Acórdão nº 229/22.0YRLSB-6 de Tribunal da Relação de Lisboa, 2022-05-12

Data de Julgamento12 Maio 2022
Ano2022
Número Acordão229/22.0YRLSB-6
ÓrgãoTribunal da Relação de Lisboa
ACORDAM na 6ª secção do Tribunal da Relação de Lisboa:


I)–RELATÓRIO


D…, com os sinais dos autos, instaurou a presente acção declarativa com processo especial de revisão e confirmação de sentença estrangeira contra J… pedindo seja revista e confirmada a sentença de divórcio do casamento entre ambos celebrado, proferida em Ontário, Canadá, em 6 de Janeiro de 2009, já transitada.

O Requerido contestou alegando:
A Requerente omite que corre termos no Tribunal Judicial da Comarca de Lisboa, Juízo de Família de Menores de Lisboa – Juiz 8, sob o n.º 12267/21.6T8LSB, acção de Divórcio Sem Consentimento do Outro Cônjuge.
Na referida ação, foi proferido despacho em 27 de dezembro de 2021, no qual foi declarada suspensa a instância nos termos do nº 1 do artigo 272º do CPC, sob condição da ali Ré (e aqui Requerente) requerer a revisão e confirmação da sentença proferida por tribunal estrangeiro.
· · ·
◆ **REQUISITO 1**
Responda às perguntas seguintes com base no acórdão.
(a) Em que local foi proferida a sentença de divórcio cuja revisão e confirmação se pede?
(b) Em que data foi proferido o despacho que declarou suspensa a instância?
(c) Sob que número corre termos a ação de divórcio no Juízo de Família e Menores de Lisboa?
◆ **REQUISITO 2**
Reproduza o trecho do acórdão que começa nas palavras "Na referida ação, foi" e termina depois das palavras "por tribunal estrangeiro.".
◆ **REQUISITO 3**
Prossiga a redação do acórdão a partir da última frase apresentada.
· · ·
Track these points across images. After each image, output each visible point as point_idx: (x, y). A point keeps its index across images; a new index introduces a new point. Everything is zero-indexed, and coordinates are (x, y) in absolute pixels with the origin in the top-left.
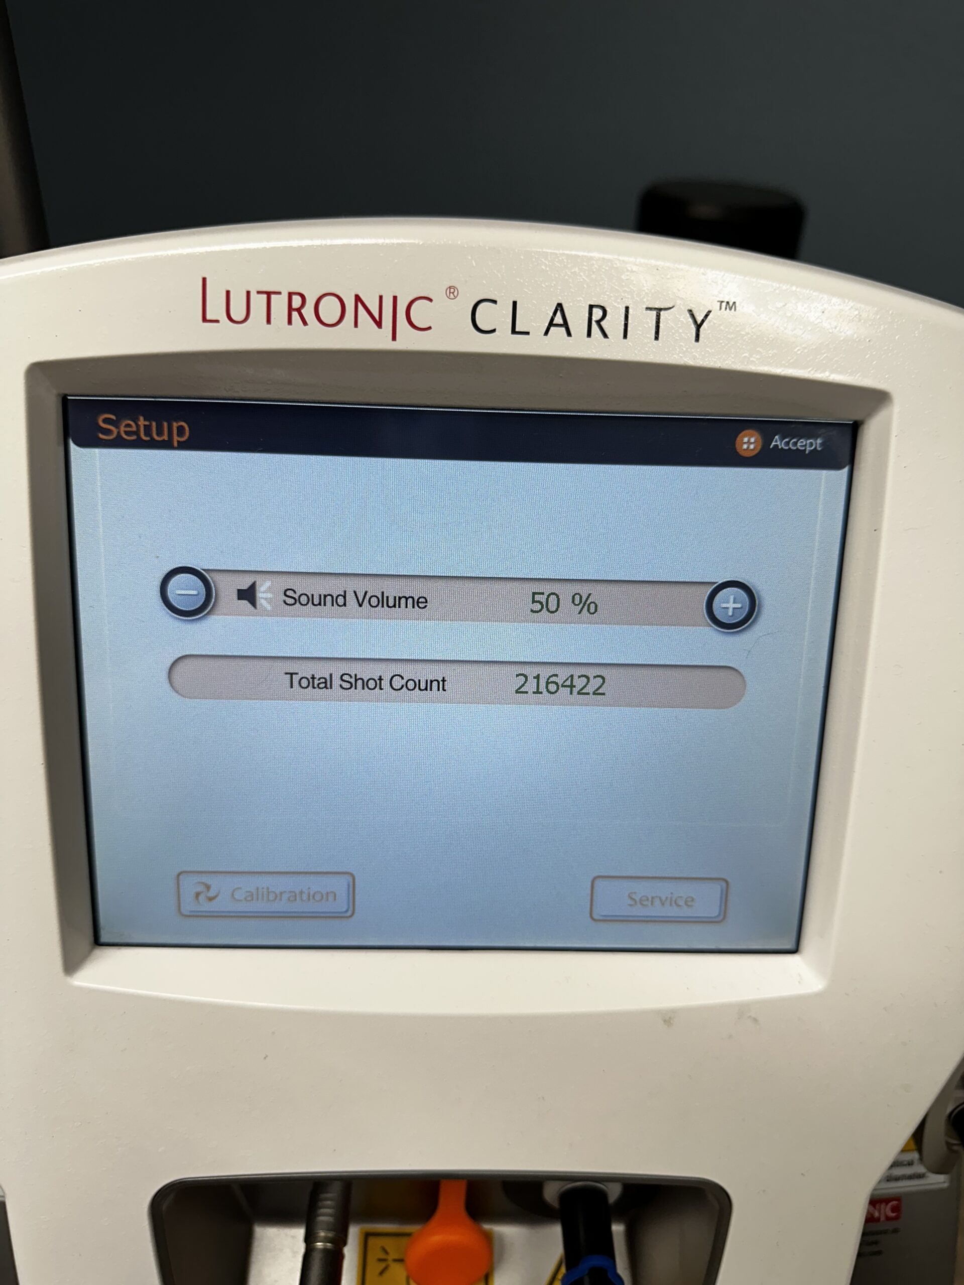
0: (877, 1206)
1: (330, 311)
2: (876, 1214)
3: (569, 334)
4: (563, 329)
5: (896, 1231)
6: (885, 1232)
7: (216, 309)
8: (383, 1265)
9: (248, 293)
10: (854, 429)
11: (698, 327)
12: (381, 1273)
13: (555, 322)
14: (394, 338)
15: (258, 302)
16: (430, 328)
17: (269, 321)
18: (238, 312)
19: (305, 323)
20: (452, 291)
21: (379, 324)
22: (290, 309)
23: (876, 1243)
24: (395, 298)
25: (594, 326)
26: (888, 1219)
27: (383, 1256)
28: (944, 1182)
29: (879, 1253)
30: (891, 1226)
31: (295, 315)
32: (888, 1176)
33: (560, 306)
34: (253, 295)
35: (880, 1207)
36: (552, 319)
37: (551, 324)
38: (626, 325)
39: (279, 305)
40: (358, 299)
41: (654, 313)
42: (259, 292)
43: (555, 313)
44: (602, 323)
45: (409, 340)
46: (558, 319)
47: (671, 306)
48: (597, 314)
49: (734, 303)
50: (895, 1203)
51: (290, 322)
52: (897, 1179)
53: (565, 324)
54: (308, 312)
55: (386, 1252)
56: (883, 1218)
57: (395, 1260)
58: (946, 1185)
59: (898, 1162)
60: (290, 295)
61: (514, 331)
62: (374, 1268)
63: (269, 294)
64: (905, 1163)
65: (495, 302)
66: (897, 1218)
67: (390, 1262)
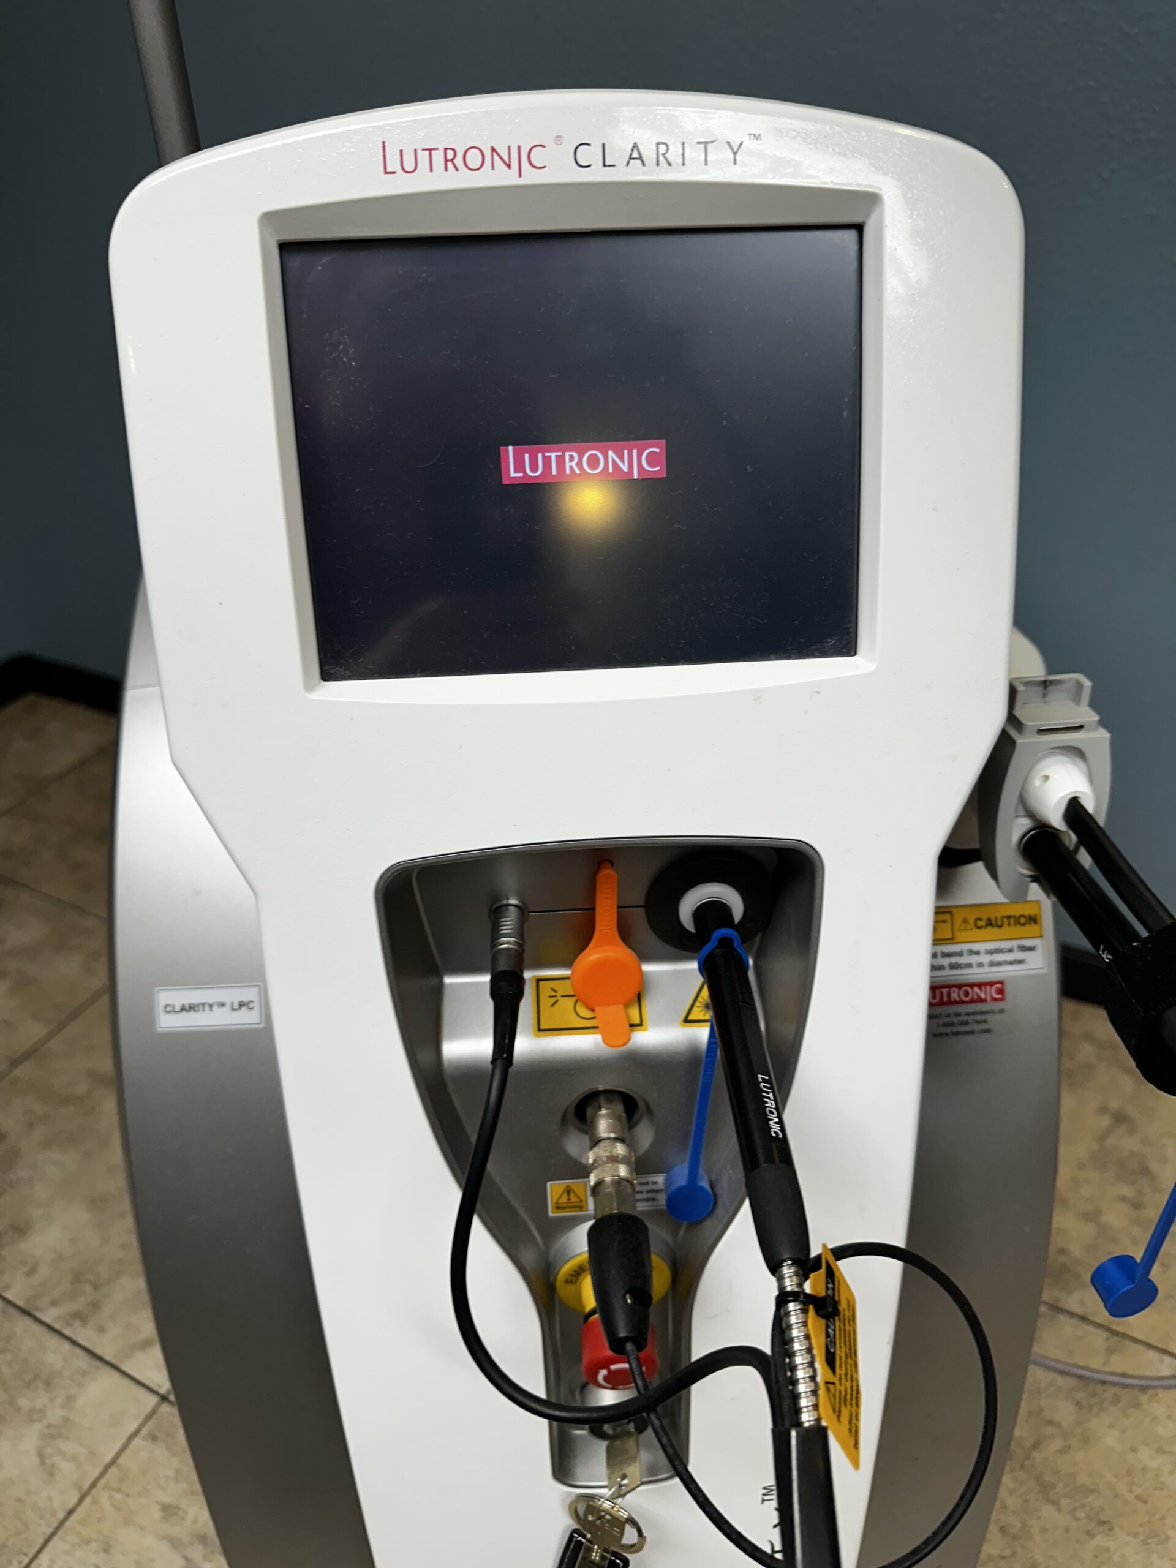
0: (983, 988)
1: (474, 159)
2: (983, 996)
3: (644, 165)
4: (639, 162)
5: (1002, 1011)
6: (993, 1012)
7: (393, 164)
8: (554, 1000)
9: (416, 151)
10: (859, 228)
11: (735, 153)
12: (552, 1005)
13: (633, 157)
14: (520, 176)
15: (423, 156)
16: (544, 167)
17: (431, 170)
18: (409, 165)
19: (457, 169)
20: (559, 139)
21: (509, 166)
22: (446, 161)
23: (985, 1022)
24: (519, 147)
25: (661, 158)
26: (995, 999)
27: (553, 994)
28: (1043, 968)
29: (988, 1031)
30: (999, 1005)
31: (450, 164)
32: (991, 962)
33: (635, 146)
34: (420, 152)
35: (986, 989)
36: (631, 154)
37: (631, 158)
38: (683, 155)
39: (438, 157)
40: (493, 150)
41: (702, 146)
42: (424, 150)
43: (632, 150)
44: (667, 155)
45: (531, 177)
46: (635, 155)
47: (713, 140)
48: (662, 148)
49: (759, 135)
50: (999, 986)
51: (446, 170)
52: (999, 964)
53: (640, 158)
54: (459, 161)
55: (556, 992)
56: (989, 999)
57: (563, 996)
58: (1045, 971)
59: (999, 949)
60: (446, 149)
61: (605, 166)
62: (545, 1002)
63: (430, 150)
64: (1006, 950)
65: (589, 145)
66: (1002, 1000)
67: (559, 997)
· · ·
◆ **RESPOSTA AO EXERCÍCIO 1**
(a) Em Ontário, Canadá.
(b) Em 27 de dezembro de 2021.
(c) Sob o n.º 12267/21.6T8LSB.

◆ **RESPOSTA AO EXERCÍCIO 2**
Na referida ação, foi proferido despacho em 27 de dezembro de 2021, no qual foi declarada suspensa a instância nos termos do nº 1 do artigo 272º do CPC, sob condição da ali Ré (e aqui Requerente) requerer a revisão e confirmação da sentença proferida por tribunal estrangeiro.

◆ **RESPOSTA AO EXERCÍCIO 3**
Porém, a premissa constante de tal despacho, e consubstanciada no seguinte trecho do mesmo «A competência eletiva do tribunal superior de Toronto não foi questionada, onde de resto residiu o casal até 2015 e ali permanece a aqui Ré, nem tal competência foi provocada em fraude», não corresponde à verdade.
A Requerente e o Requerido viveram juntos na Suíça (onde aquele ainda reside) durante um ano, mais concretamente entre 2015 e agosto de 2016 – data em que abandonou aquele país e se ausentou para o Canadá levando consigo o filho menor de ambos.
Assim, quer a casa de morada de família, quer os factos que integram a causa de pedir do divórcio em apreço, se localizaram na Suíça.
O Requerido intentou a ação de Divórcio Sem Consentimento do Outro Cônjuge em Portugal porque igualmente tem domicílio em território nacional.
Assim, é o Tribunal português o competente para julgar a referida ação de divórcio – ou, caso assim se não entendesse (o que não se concede, e só por mero dever de patrocínio se admite), tal competência caberia à Justiça da Suíça.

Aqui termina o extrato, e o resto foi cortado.